Data for processing ->
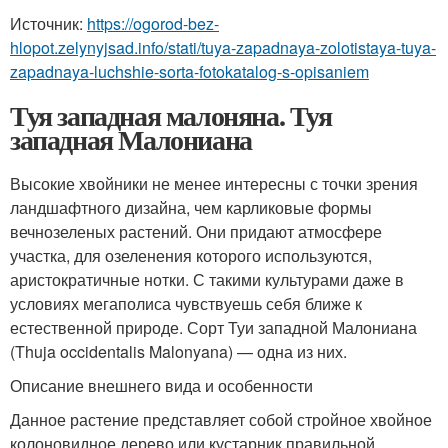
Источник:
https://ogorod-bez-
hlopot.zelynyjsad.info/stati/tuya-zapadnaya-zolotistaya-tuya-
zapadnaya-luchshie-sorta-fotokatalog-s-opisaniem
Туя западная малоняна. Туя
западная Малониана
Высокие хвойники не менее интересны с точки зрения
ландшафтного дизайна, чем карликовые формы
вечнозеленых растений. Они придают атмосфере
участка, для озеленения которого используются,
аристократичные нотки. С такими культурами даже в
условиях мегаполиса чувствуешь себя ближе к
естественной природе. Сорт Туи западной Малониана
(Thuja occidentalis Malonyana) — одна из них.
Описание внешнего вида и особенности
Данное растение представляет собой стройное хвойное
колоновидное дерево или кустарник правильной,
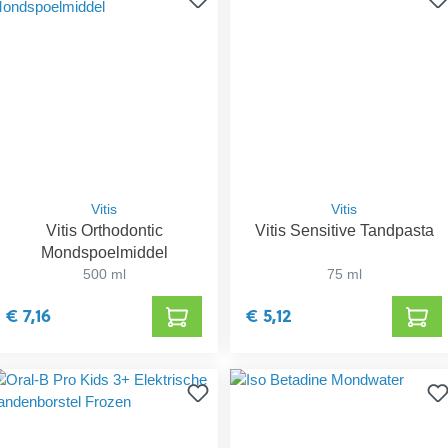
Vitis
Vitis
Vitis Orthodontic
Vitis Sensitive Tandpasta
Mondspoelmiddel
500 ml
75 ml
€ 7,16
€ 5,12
---
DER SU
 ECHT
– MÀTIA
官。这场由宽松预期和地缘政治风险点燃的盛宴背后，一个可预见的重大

Work to be completed -> Pull out every line of the records above that contains the string "zapadnaya".

Response to this exercise ->
hlopot.zelynyjsad.info/stati/tuya-zapadnaya-zolotistaya-tuya-
zapadnaya-luchshie-sorta-fotokatalog-s-opisaniem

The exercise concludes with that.